2026-06-22 ミュンヘン大学(LMU)
<関連情報>
- https://www.lmu.de/en/newsroom/news-overview/news/neuroscience-convergent-evolution-of-mechanisms-for-spatial-navigation-9b7084d7.html
- https://www.cell.com/current-biology/fulltext/S0960-9822(26)00659-7
ゼブラフィッシュの頭部方向を計算するマルチリングシフターネットワーク A multi-ring shifter network computes head direction in zebrafish
Siyuan Mei ∙ Hagar Lavian ∙ You Kure Wu ∙ Martin Stemmler ∙ Ruben Portugues ∙ Andreas V.M. Herz
Current Biology Published:June 22, 2026
DOI:https://doi.org/10.1016/j.cub.2026.05.054
Graphical abstract

Highlights
- Joint direction and velocity tuning are signatures of the internal compass mechanism
- In zebrafish, multiple ring attractors coexist on the same anatomical scaffold
- Neurons show V-shaped angular head velocity tuning not predicted by classical models
- Left- and right-turn neurons have distinct positions and head-direction preferences
Summary
From insects to fish to mammals, many species have an internal compass: a set of recurrently connected neurons that combines motor feedback, vestibular signals, and external cues to compute the animal’s heading direction.
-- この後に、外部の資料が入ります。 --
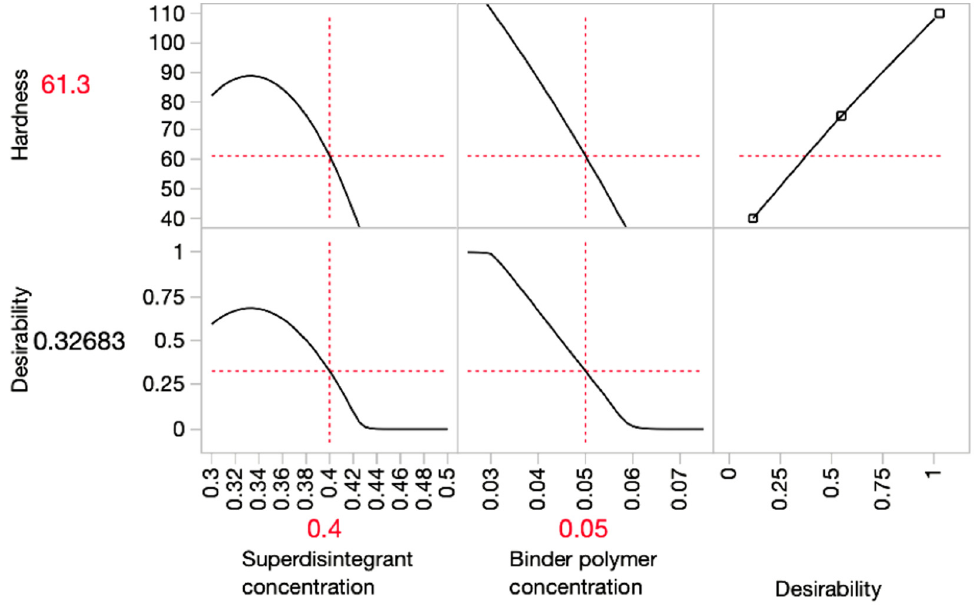
Figure 4. Prediction profiler graph for predicting the optimal formulation for achieving proper hard- ness. Table 9. Differences in preparation and fabrication via SSE of F2a, F2b and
Whether the underlying mechanism is universal across different species is unresolved. In Drosophila melanogaster, for instance, the central complex contains three anatomically separate neuron rings. Two rings receive countervailing velocity signals that shift neuronal activity bumps around all three rings. By contrast, a single-ring compass has been discovered in the anterior hindbrain of zebrafish, consistent with a single-ring attractor network that invokes velocity-modulated synaptic connections instead of separate shifter circuits. However, as we now show, the zebrafish’s anatomical scaffold harbors three intermingled rings, including two “hidden” shifter rings. We prove that the activity bump in all three functional rings can overlap perfectly, making the rings hard to distinguish except through the shifter neurons’ skewed tuning to rotation velocity. In addition, we find that head-direction cells in Drosophila and zebrafish exhibit V-shaped velocity tuning, a feature not predicted by classical models. Taken together, our results suggest that at least two evolutionarily distant species have converged onto the same basic three-ring compass mechanism.